Your goal: Copy every line from the records below that carries the word "high".

Data to use:
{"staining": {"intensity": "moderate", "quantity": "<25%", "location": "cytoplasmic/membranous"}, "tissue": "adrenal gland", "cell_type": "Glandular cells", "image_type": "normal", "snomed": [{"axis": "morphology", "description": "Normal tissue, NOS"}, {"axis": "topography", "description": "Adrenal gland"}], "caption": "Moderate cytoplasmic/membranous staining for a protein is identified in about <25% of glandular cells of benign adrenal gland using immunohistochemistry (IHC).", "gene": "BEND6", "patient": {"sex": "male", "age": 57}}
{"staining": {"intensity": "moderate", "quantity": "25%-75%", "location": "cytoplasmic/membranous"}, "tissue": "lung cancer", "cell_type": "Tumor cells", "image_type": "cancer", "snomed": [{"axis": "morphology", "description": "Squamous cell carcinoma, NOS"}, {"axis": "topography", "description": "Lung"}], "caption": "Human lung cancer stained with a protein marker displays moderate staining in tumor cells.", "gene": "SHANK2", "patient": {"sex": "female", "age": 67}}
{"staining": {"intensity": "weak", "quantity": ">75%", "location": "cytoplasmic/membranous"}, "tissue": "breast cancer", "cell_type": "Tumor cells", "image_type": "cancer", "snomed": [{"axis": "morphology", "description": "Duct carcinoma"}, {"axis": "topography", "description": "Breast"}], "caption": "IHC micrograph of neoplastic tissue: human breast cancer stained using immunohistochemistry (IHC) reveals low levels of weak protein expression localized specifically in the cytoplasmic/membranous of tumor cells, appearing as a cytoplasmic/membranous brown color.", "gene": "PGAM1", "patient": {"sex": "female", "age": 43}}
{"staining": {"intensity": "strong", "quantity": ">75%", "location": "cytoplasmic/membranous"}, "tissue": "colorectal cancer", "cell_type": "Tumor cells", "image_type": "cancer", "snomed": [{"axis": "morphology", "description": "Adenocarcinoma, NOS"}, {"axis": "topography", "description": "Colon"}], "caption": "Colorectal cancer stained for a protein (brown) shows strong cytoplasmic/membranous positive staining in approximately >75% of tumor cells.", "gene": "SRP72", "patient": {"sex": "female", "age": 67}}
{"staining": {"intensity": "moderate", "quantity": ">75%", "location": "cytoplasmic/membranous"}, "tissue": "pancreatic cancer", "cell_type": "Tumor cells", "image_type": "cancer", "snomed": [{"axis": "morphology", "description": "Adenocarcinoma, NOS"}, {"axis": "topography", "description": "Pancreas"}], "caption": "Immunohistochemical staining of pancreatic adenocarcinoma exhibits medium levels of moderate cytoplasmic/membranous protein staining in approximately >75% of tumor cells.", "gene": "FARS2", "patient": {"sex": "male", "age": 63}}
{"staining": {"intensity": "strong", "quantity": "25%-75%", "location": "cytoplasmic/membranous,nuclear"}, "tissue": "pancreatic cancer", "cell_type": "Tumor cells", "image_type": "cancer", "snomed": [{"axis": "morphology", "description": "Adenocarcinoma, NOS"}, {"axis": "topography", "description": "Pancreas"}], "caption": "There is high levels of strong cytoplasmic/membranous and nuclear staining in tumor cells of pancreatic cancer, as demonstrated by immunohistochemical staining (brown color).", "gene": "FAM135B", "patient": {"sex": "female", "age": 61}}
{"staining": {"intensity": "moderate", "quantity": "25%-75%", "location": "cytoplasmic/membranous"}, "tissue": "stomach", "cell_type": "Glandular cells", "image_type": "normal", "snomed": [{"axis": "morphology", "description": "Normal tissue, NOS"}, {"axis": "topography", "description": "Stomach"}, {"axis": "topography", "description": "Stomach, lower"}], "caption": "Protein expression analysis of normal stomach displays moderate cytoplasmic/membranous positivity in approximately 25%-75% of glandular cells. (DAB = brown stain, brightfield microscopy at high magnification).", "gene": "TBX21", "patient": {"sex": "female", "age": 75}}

Solved problem:
{"staining": {"intensity": "strong", "quantity": "25%-75%", "location": "cytoplasmic/membranous,nuclear"}, "tissue": "pancreatic cancer", "cell_type": "Tumor cells", "image_type": "cancer", "snomed": [{"axis": "morphology", "description": "Adenocarcinoma, NOS"}, {"axis": "topography", "description": "Pancreas"}], "caption": "There is high levels of strong cytoplasmic/membranous and nuclear staining in tumor cells of pancreatic cancer, as demonstrated by immunohistochemical staining (brown color).", "gene": "FAM135B", "patient": {"sex": "female", "age": 61}}
{"staining": {"intensity": "moderate", "quantity": "25%-75%", "location": "cytoplasmic/membranous"}, "tissue": "stomach", "cell_type": "Glandular cells", "image_type": "normal", "snomed": [{"axis": "morphology", "description": "Normal tissue, NOS"}, {"axis": "topography", "description": "Stomach"}, {"axis": "topography", "description": "Stomach, lower"}], "caption": "Protein expression analysis of normal stomach displays moderate cytoplasmic/membranous positivity in approximately 25%-75% of glandular cells. (DAB = brown stain, brightfield microscopy at high magnification).", "gene": "TBX21", "patient": {"sex": "female", "age": 75}}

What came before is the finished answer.